The remainder of his war days were spent working in a slave-labour unit, building a German barracks on ul. Narbutta 8 (now rundown flats), before escaping and hiding in locations around the city (including ul. Noakowskiego 10 and ul. Pulawska 83 to mention a few). To this day, all the addresses mentioned remain standing. The dying days of the war saw Szpilman living in increasing despair, weakened by starvation and ill health. He was only saved from certain death when a Nazi officer, Captain Wilm Hosenfeld, discovered him scavenging in the ruins of his hiding spot on al. Niepodległości 223 and fed and watered him. In a surreal twist of irony, whereas Szpilman resumed his career as a successful composer after the war, his German guardian angel died in the captivity of a Soviet labour camp.
His book was published shortly after the war, originally titled ‘Death of a city’. Censored by the communists, Szpilman’s story was soon forgotten, and he continued to ply his trade as a pianist - even founding the Sopot Song Festival in 1961. It was only when his son, Andrzej, discovered his fathers dusty manuscripts that the book was re-published in 1998 and led to the creation of 'The Pianist'. Szpilman himself passed away in Warsaw on July 6, 2000.

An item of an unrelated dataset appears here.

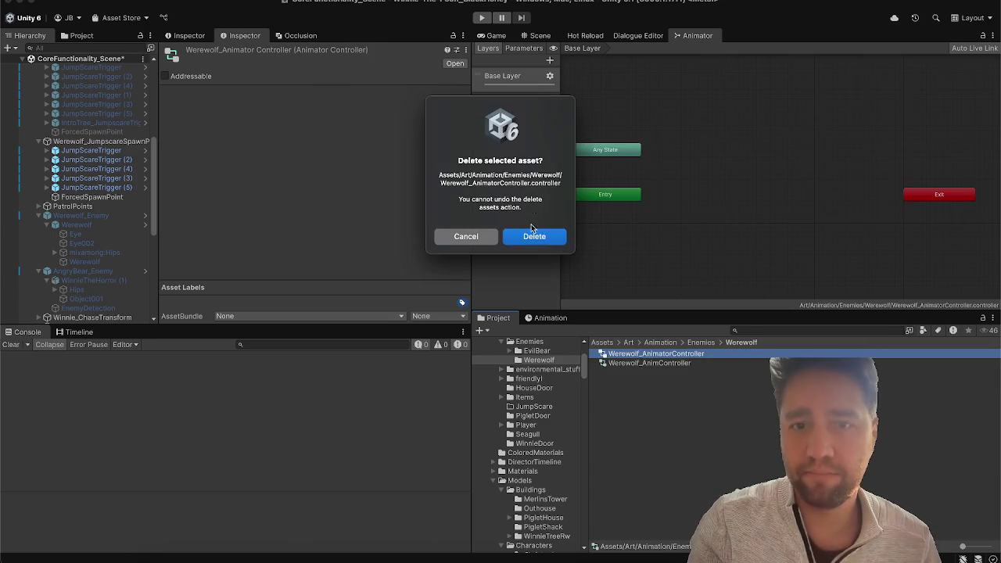
click(535, 236)
click(648, 354)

Filming of The Pianist began on February 19, 2001 and primarily took place in the Babelsberg Studios in Berlin and the streets of Warsaw (ul. Nowy Świat, Krakowskie Przedmieście, ul. Kozia and the district of Praga, specifically ul. Mała and ul. Stalowa were all used for shooting). Starring Adrien Brody (Summer of Sam, Bread and Roses) the audition for the lead role was originally advertised in the Guardian newspaper and attracted over 1,400 applicants, including one from a black woman and one from a Chinese woman. Director Roman Polański, rather astutely, chose Brody ahead of the rest. Losing over 14kg for the role, Brody puts in an inspired and powerful performance, cementing his status as a rising star.